┌─ Text
# Feature Engineering

I need to create some features for this data. There are too many categories to make one-hot encoded columns for each one. I was playing around with various frequency-related measures to do instead. I'm counting the occurrence of features and pairs of features, for 
both the dataset as a whole and for class one (target encoding technique).

Dividing the count by the number of rows results in tiny values at the tail. Dividing by the maximum count should be more 
numerically stable.

# To do

Right now I'm creating feature counts over the entire set of training data (except for ip, which is per calendar day). Data goes 
stale over time. It would be interesting to see whether the most useful features come from the last hour, 8 hours, day, 2 days, etc. 

In [1]:
import pyspark
import pyspark.sql.functions as F
import pyspark.sql.types as T

In [24]:
from itertools import combinations

In [2]:
%load_ext watermark
%watermark -iv

pyspark 2.4.3



In [3]:
# Comment these out to run on a cluster. Also, adjust memory to size of your laptop
pyspark.sql.SparkSession.builder.config('spark.driver.memory', '8g')
└─
┌─ Given entries
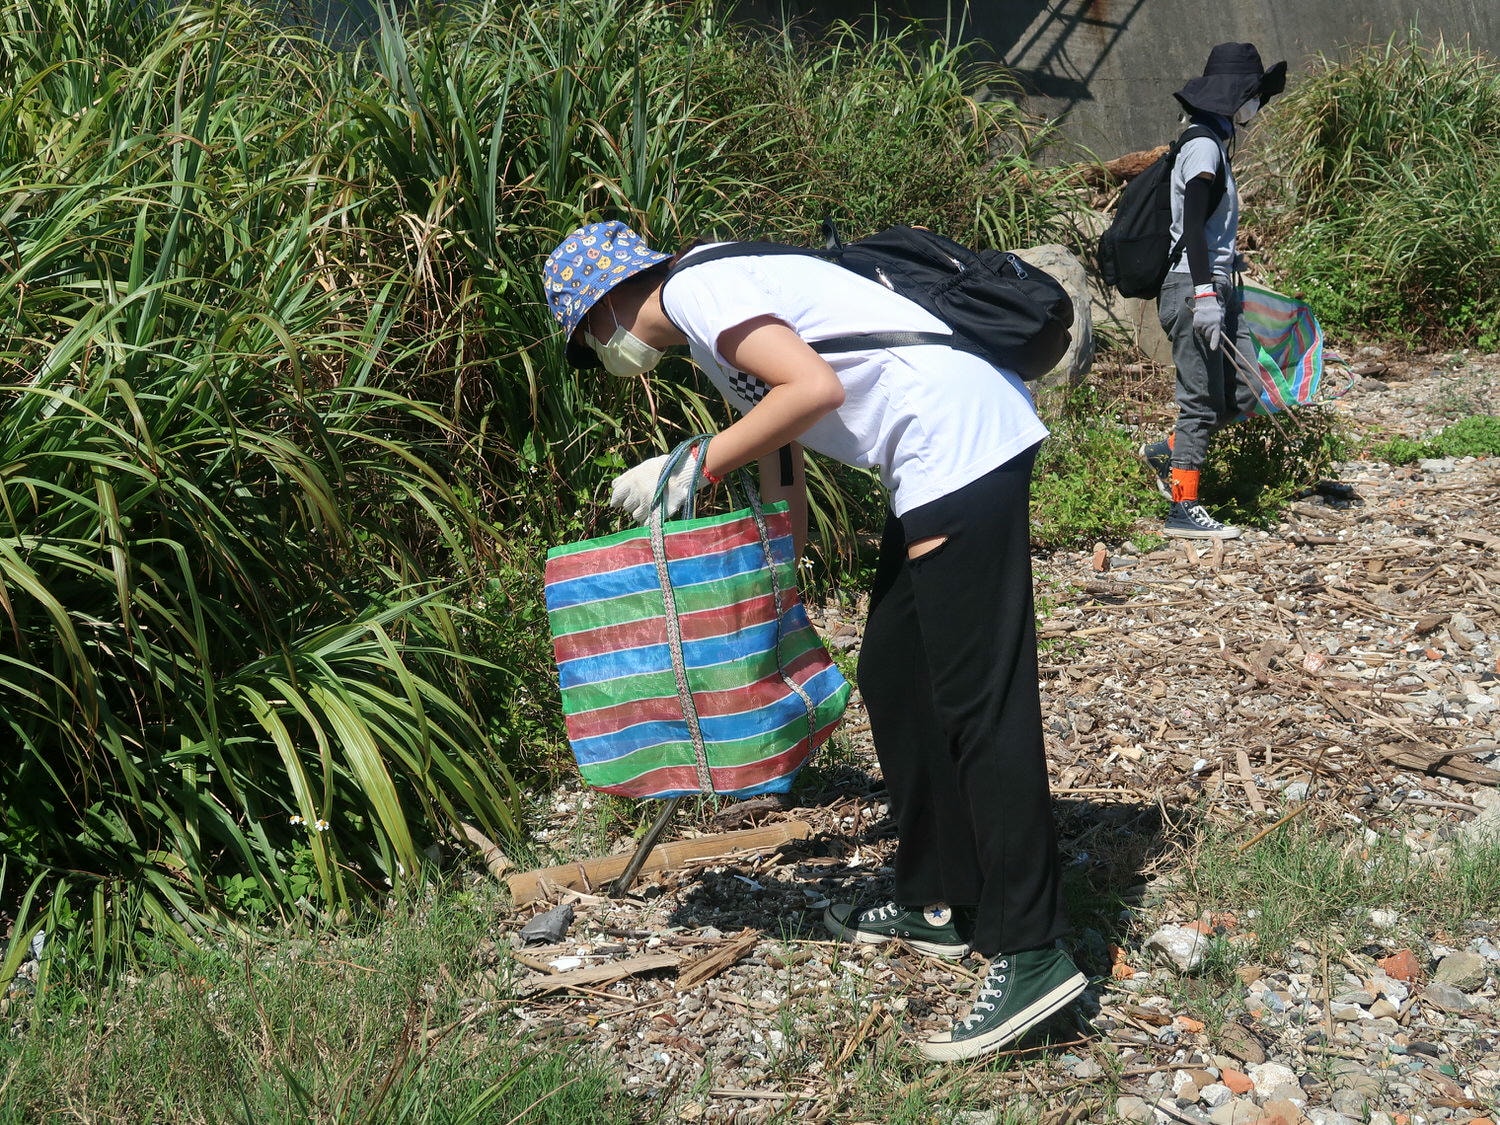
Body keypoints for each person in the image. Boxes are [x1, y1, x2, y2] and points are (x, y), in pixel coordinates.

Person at [542, 220, 1085, 1062]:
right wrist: (776, 573)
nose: (604, 357)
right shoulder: (706, 322)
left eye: (588, 343)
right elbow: (783, 446)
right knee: (897, 674)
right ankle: (936, 895)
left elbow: (814, 388)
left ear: (602, 306)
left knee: (979, 700)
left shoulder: (694, 289)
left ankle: (1033, 951)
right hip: (930, 454)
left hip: (957, 441)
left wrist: (695, 461)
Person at [1140, 42, 1288, 540]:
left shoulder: (1214, 143)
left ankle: (1167, 454)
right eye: (1255, 94)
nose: (1258, 105)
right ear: (1237, 95)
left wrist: (1228, 267)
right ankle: (1184, 506)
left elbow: (1208, 229)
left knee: (1245, 391)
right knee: (1199, 401)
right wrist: (1205, 290)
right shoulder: (1202, 145)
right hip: (1193, 289)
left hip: (1214, 287)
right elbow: (1196, 226)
└─
*Questions to answer*:
A. Answer these questions using the feature engineering text above:
(i) Why does the author avoid making one-hot encoded columns?
(ii) Over what span are the ip counts created, unlike the other feature counts?
(iii) Which pyspark version does the watermark output show?
B. Go on with the feature engineering text above, starting right after its last line.

*Answers*:
A.
(i) There are too many categories to make a column for each one.
(ii) Per calendar day.
(iii) 2.4.3.

B.
pyspark.sql.SparkSession.builder.config('spark.sql.shuffle.paritions', 5)

<pyspark.sql.session.SparkSession.Builder at 0x103a9ca90>

In [4]:
spark = pyspark.sql.SparkSession.builder.getOrCreate()

## Load the data

In [14]:
df = spark.read.parquet('../data/intermed/train.parquet')
class1 = spark.read.parquet('../data/intermed/train1.parquet')
test = spark.read.parquet('../data/intermed/test_supplement.parquet')

## Counting 

Each count table gets its own parquet

In [27]:
def make_count_table( sdf, groupby_clause, prefix ):
    
    if type(groupby_clause) == str:
        column_name = groupby_clause + '_pct' # for example: ip_pct
        join_clause = [groupby_clause]
    else:
        column_name = "_".join(groupby_clause)  # for example: device_os
        join_clause = groupby_clause
        
    file_name = ''.join([ prefix,column_name,'.parquet'])

    counts_sdf =  sdf.groupby( 
                        groupby_clause 
                ).count(
                ).orderBy(
                    'count', ascending = False
                )
    
    maxcnt = counts_sdf.select(F.max('count').alias('maxcnt')).collect()
    maxcnt = maxcnt[0].maxcnt
    
    counts_sdf = counts_sdf.withColumn('ratios',
                    F.col('count').astype(T.DoubleType())/float(maxcnt))
    counts_sdf = counts_sdf.drop('count').withColumnRenamed('ratios', column_name)
    
    counts_sdf.write.parquet('../data/features/' + file_name)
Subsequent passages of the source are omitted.